START STORED DATA

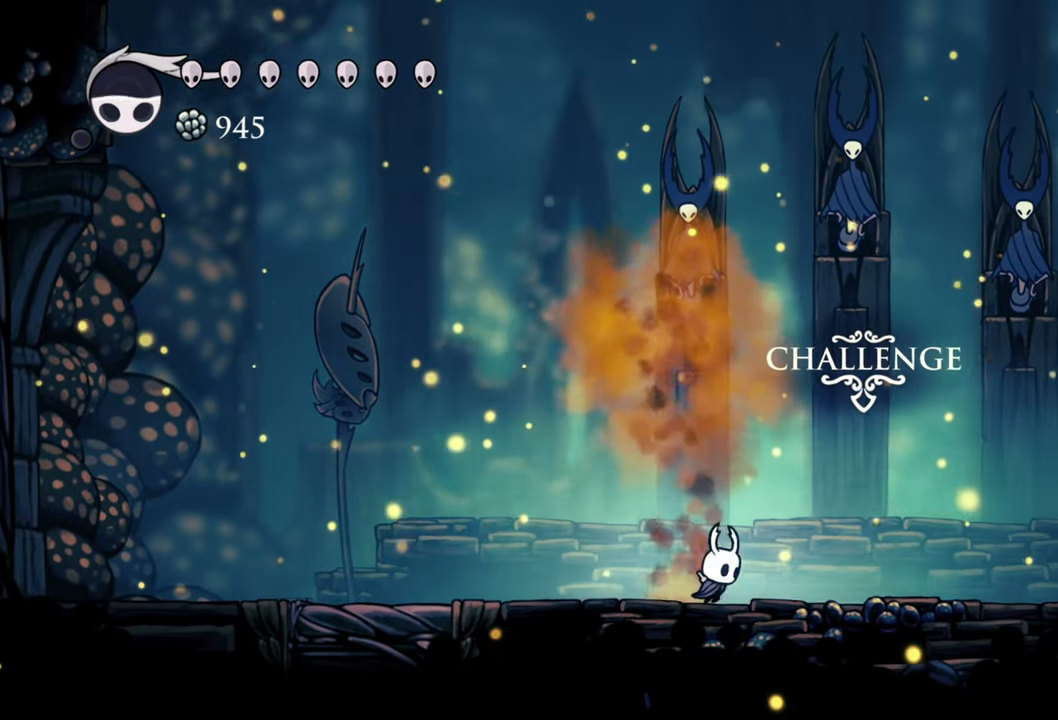
{"buttons": ["DPAD_RIGHT"], "events": []}
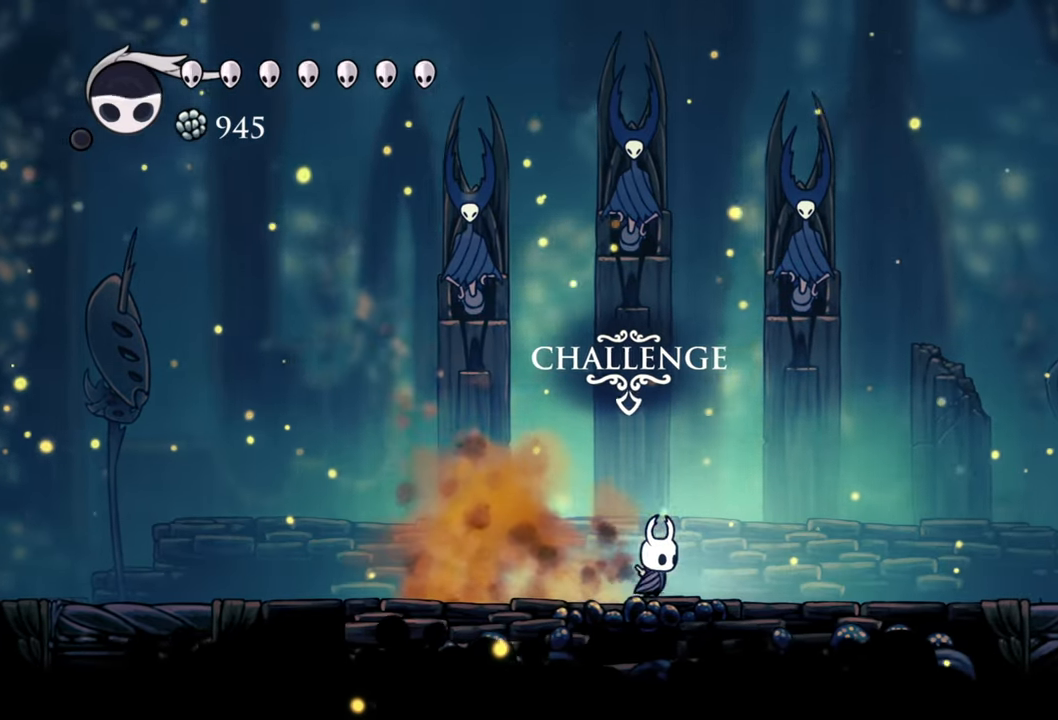
{"buttons": []}
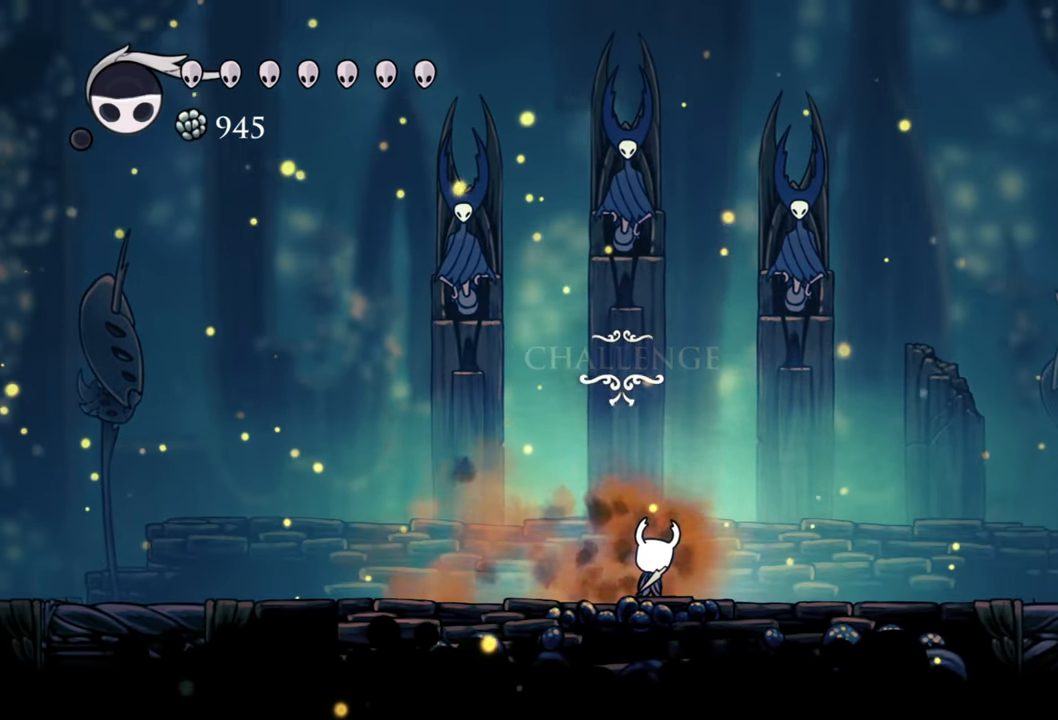
{"buttons": [], "events": []}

END STORED DATA

**WHAT YOU NEED TO DO**
Write out all the material above exactly, with no image carried over.

**FINISHED TASK**
{"buttons": ["DPAD_RIGHT"], "events": []}
{"buttons": []}
{"buttons": [], "events": []}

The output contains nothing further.